もう1つのワールドカップ 知的障害者サッカー南アフリカ大会 | 安田菜津紀 Little Photographer

安田菜津紀 Little Photographer

フォトジャーナリストやすだなつきが写真と一緒に綴るストーリー


安田菜津紀 Little Photographer


昨年ホームレス・ワールドカップ、ミラノ大会を取材していたわけですが、

今実は「もう1つのワールドカップ」の取材に少し携わっています。


今年南アフリカで開催されるワールドカップ。

楽しみにしている方も多いのではないでしょうか。


その大会後、知的障害者サッカーのワールドカップが開催されるのです。

http://nhfs.jp/


前回のドイツ大会は「プライドinブルー」という映画にもなっているのですが、


選手たちは知的障害その他の発達障害を抱えています。

日本代表になる選手たちは軽度の障害であるために、自身が障害認定された瞬間をはっきり覚えています。

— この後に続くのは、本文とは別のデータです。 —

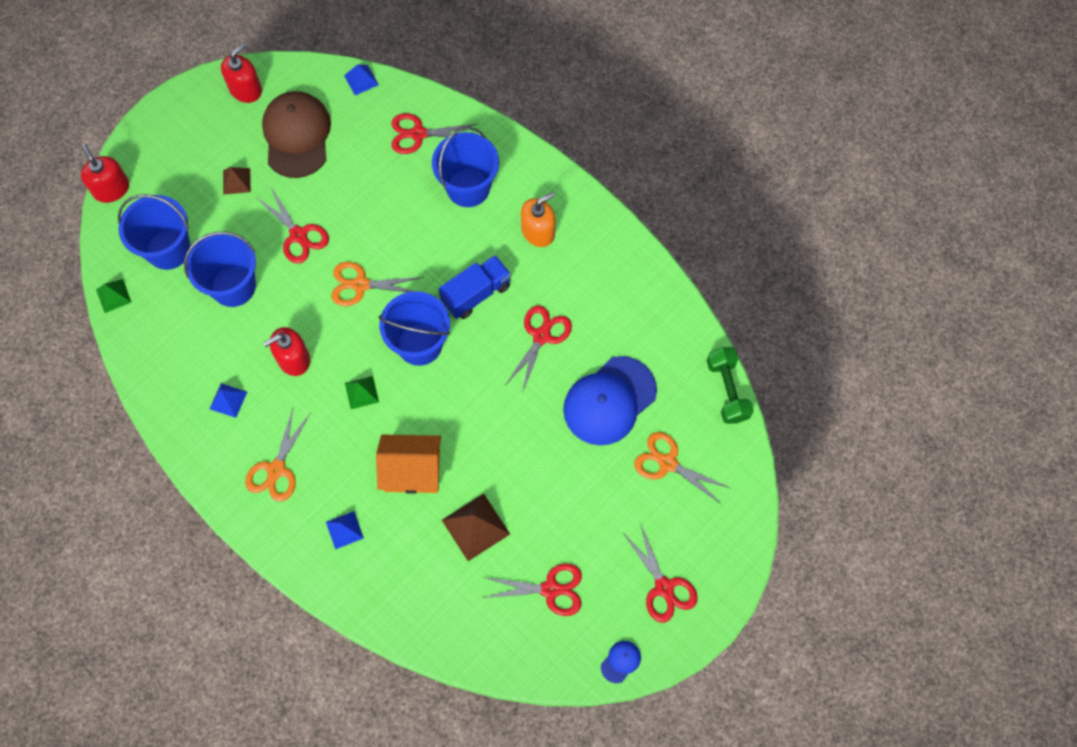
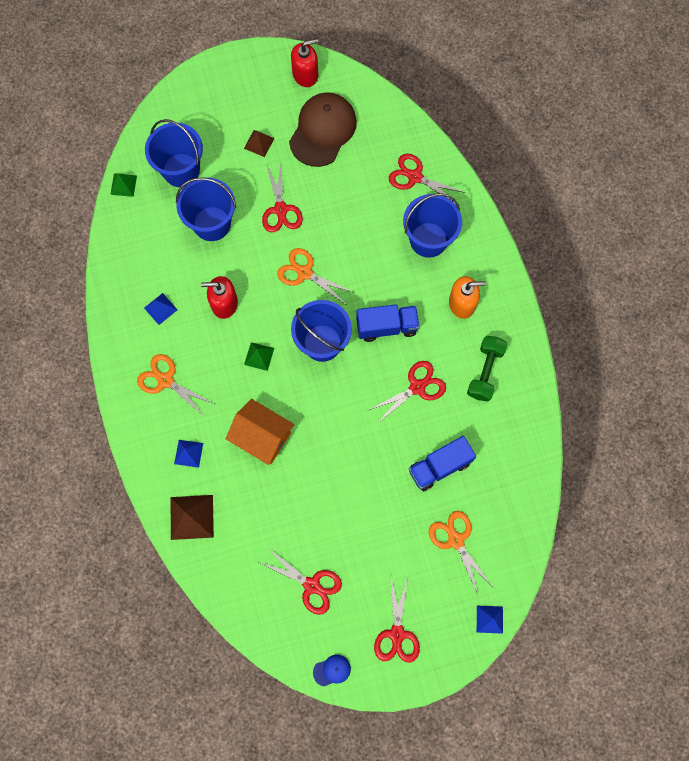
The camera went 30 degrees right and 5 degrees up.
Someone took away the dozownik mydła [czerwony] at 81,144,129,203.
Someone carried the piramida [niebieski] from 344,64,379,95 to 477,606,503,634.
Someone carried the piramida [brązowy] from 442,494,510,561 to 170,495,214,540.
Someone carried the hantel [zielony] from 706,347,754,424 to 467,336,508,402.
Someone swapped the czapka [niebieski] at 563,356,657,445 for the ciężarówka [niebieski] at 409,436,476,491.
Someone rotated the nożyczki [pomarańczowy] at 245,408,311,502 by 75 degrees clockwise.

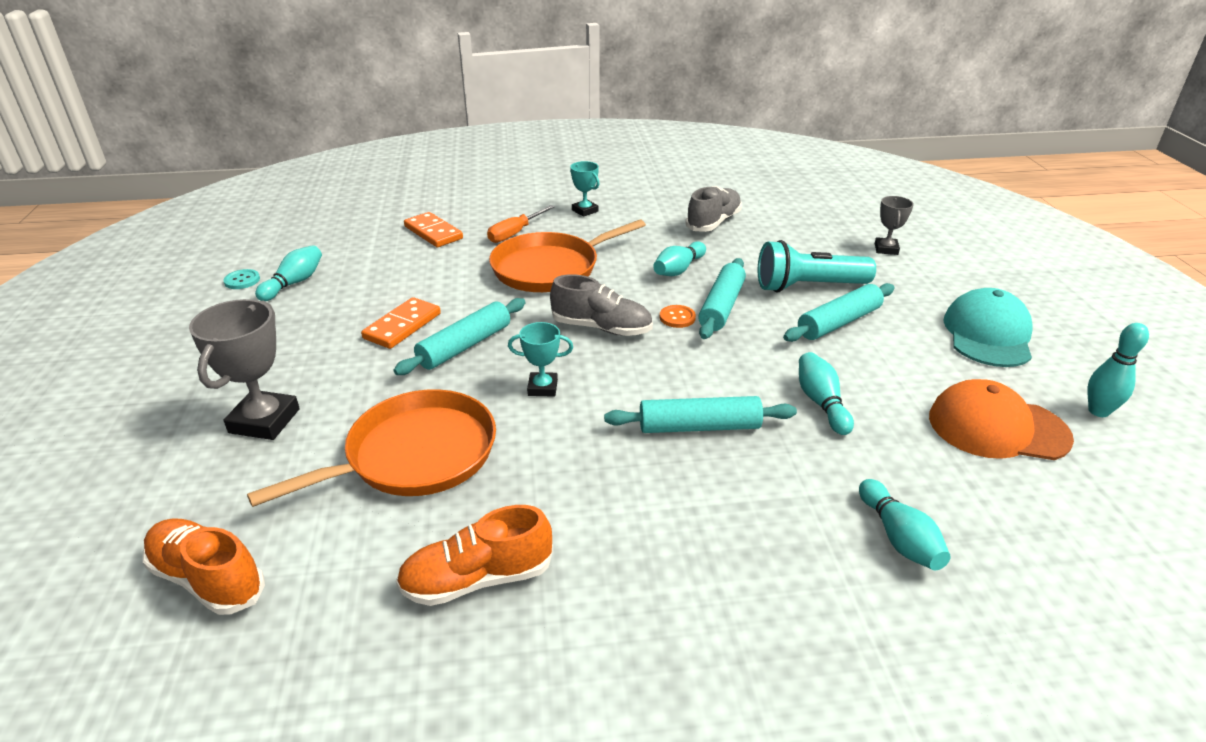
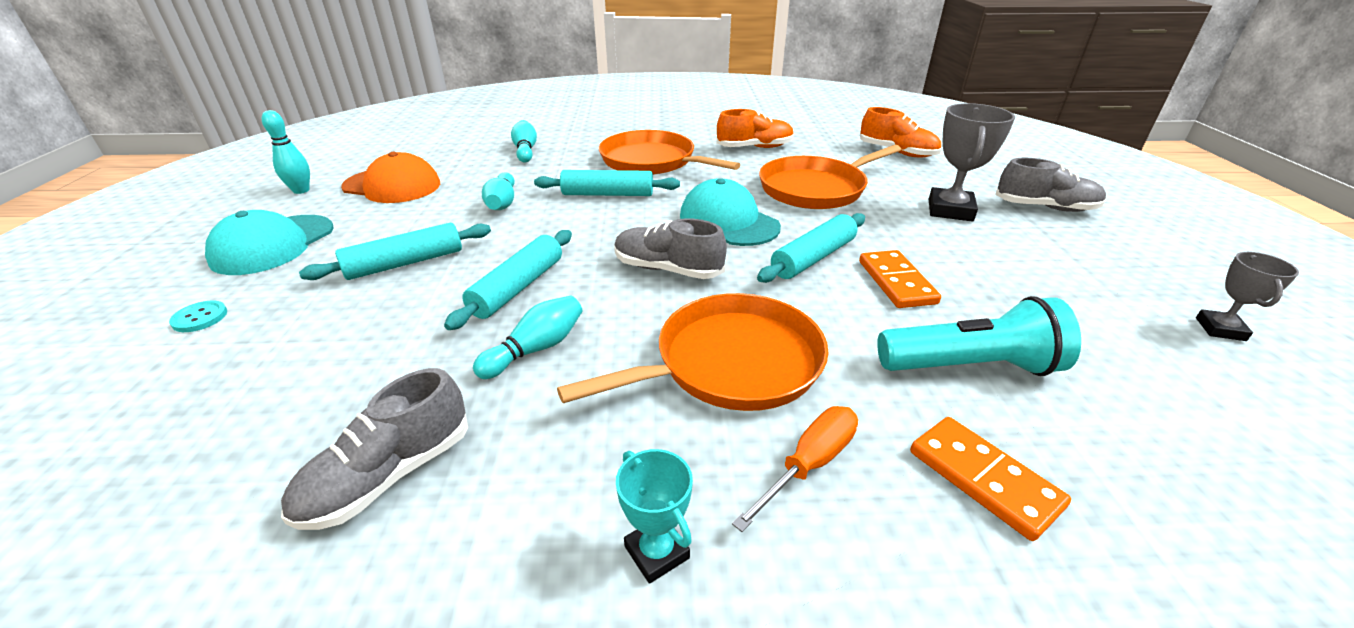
The camera went 175 degrees left and 0 degrees up.
Someone took away the kręgiel [turkusowy] at 255,245,322,301.
Someone took away the guzik [pomarańczowy] at 660,305,696,328.
Someone put down the patelnia [pomarańczowy] at 599,130,740,175.
Someone put down the but [szary] at 995,158,1106,212.
Someone carried the guzik [turkusowy] from 223,269,260,289 to 169,301,227,332.
Someone carried the latarka [turkusowy] from 758,240,876,292 to 877,296,1081,376.
Someone carried the puchar [szary] from 875,196,914,255 to 1196,252,1299,341.
Someone swapped the puchar [turkusowy] at 508,322,573,397 for the czapka [turkusowy] at 680,178,781,246.
Someone rotated the kostka domina [pomarańczowy] at 361,297,441,349 by 45 degrees counterclockwise.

自分自身が障害者であること、そして養護学校という環境に対する葛藤、

さらに就職や結婚をめぐる悩み。」この障害をとりまく社会のあり方が問われていると感じます。


発達障害を抱える人々と日々接する中で、

この障害は感性の触れ幅が、一般的な触れ幅と少し違う、

そして才能がある一定の部分に集約されている、と私はとらえています。


そのため「こんなところに気がつくんだ!」と驚くことや、

全ての人にこうした特長があるとは限りませんが、カレンダーを何千年分も暗記してしまう記憶力など、

飛びぬけた才能を見せてくれることがあります。


先日、疑問を持たざるを得ない新聞記事を見つけました。

内容を簡単にまとめるとこのようなことです。


①発達障害は治療が可能であること

②発達障害に対応した教育によって公的な出費がかさんでいること

③言葉かけなどで発達障害の「人間性」が回復する

④虐待を受けた子供の57%に発達障害が認められ、広汎性発達障害(自閉症とアスペルガー症候群)が25%、ADHDが23%



ひとつずつ見ていきます。


①「発達障害は治療が可能であること」に対して

例えばADHD(多動性障害)の中には先天的と後天的があり、後天的の場合は、

環境調整でかなり改善することが分かっています。

けれど一般的に発達障害は先天的です。この場合、「治療」をするという発想ではなく、

「治療教育」つまり「療育」によってその適応能力を改善していきます。

つまりその特性をかかえたまま、社会への適応能力をあげるだけではなく、

周りの受入能力もあげていく必要があるのです。


②「発達障害に対応した教育によって公的な出費がかさんでいること」に対して

これに対して非常にネガティブにとらえるのは疑問が残ります。

教育は人間形成の過程であり、子どもたちの性質を均一にすることではないはずです。


③「言葉かけなどで発達障害の「人間性」が回復する」に対して

「人間性」が回復する、という言葉自体に、非常に違和感があります。

発達障害を抱える人々は、ある種独特の世界とのつながり方をしていますが、

非常に個性的な人間性がそれぞれにあります。

これは障害を持たない側の価値観を押し付けているようにとらえられます。


④「虐待を受けた子供の57%に発達障害が認められ、広汎性発達障害(自閉症とアスペルガー症候群)が25%、ADHDが23%」に対して

これでは因果関係がはっきりしません。

前述の通り、例えばADHD(多動性障害)の中には先天的と後天的があり、

後天的の場合は虐待が主な原因です。しかし高機能自閉症やアスペルガー症候群は、

一般的に先天的と考えます。物事に対して周囲の子どもとは違う反応を示すため、

戸惑ったり、周囲の助けのない親御さんが虐待に至ってしまう、といったケースが相次いでいます。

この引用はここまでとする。